Extracted page text data

____

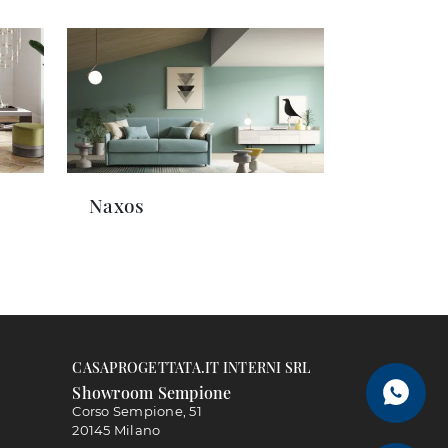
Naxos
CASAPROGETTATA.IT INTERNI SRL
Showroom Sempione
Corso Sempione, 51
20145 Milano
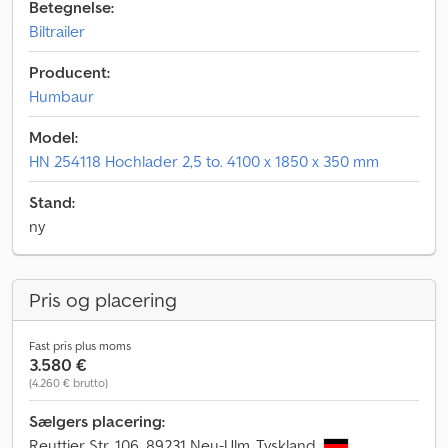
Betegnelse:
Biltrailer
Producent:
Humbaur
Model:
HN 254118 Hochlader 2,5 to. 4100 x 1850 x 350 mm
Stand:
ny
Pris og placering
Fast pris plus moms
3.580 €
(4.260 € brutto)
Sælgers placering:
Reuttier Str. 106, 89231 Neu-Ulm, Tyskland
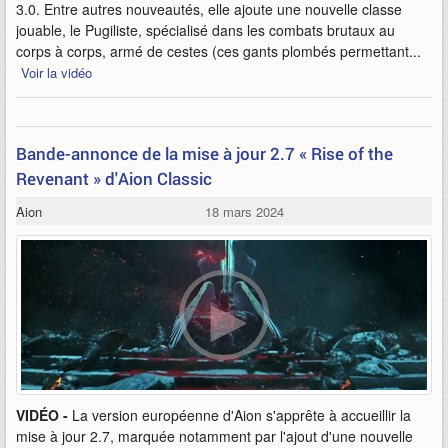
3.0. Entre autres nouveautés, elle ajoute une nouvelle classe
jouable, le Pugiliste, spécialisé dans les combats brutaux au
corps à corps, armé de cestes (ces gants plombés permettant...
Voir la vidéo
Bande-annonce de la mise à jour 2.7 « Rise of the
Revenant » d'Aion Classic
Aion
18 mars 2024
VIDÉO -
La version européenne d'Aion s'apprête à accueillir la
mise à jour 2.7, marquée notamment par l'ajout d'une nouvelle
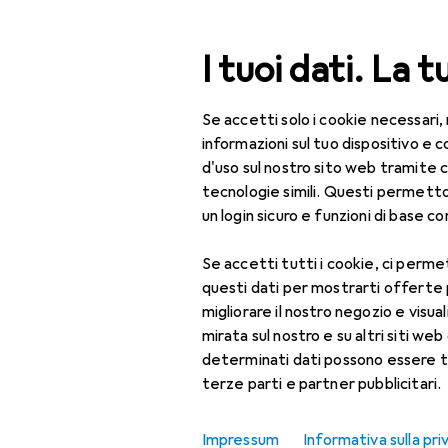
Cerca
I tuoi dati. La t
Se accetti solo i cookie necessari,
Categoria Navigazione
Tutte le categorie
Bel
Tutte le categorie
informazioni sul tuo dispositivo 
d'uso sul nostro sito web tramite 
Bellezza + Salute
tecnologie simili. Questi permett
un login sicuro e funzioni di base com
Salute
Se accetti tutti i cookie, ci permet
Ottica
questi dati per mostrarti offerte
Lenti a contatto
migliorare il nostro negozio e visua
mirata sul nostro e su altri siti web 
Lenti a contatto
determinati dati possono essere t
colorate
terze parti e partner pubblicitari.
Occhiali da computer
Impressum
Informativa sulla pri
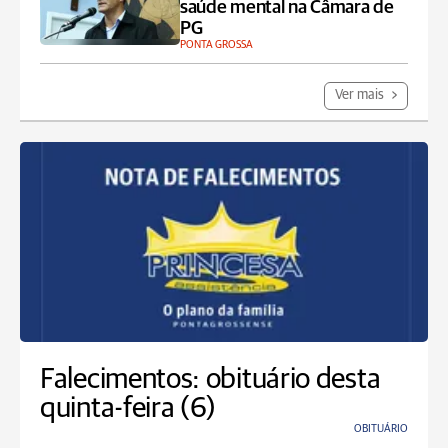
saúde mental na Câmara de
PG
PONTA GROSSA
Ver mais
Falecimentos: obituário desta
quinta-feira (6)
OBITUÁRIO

____

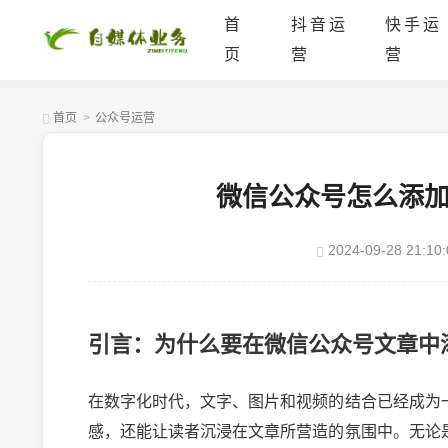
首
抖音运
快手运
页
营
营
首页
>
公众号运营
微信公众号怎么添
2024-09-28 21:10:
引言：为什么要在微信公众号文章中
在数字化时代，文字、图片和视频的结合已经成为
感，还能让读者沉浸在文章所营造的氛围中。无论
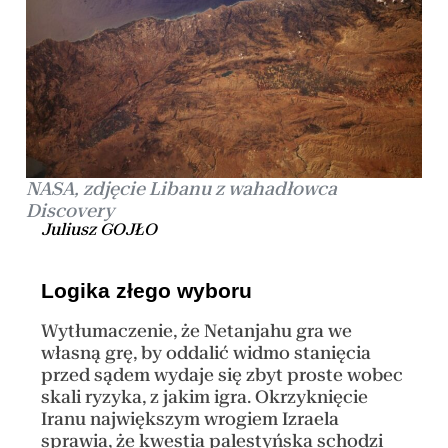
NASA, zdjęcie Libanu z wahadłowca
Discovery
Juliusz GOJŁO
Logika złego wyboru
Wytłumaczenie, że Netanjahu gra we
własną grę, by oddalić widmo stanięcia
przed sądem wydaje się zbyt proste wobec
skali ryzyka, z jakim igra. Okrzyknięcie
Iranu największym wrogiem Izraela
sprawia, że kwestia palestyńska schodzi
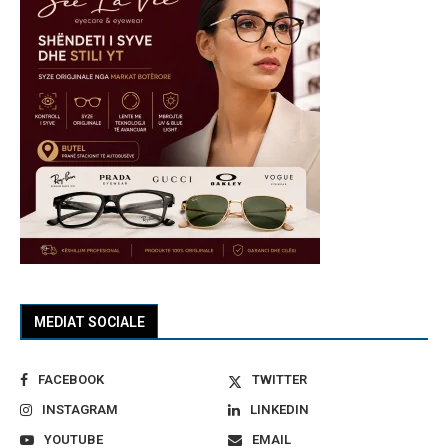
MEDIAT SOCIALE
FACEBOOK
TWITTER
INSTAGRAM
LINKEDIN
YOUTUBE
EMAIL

____

» ABOUT THIS TASK:
Tally the lines of the listing that contain the string "dati", counting only matches with the same case, and reply with the number alone.

» TASK SOLUTION:
3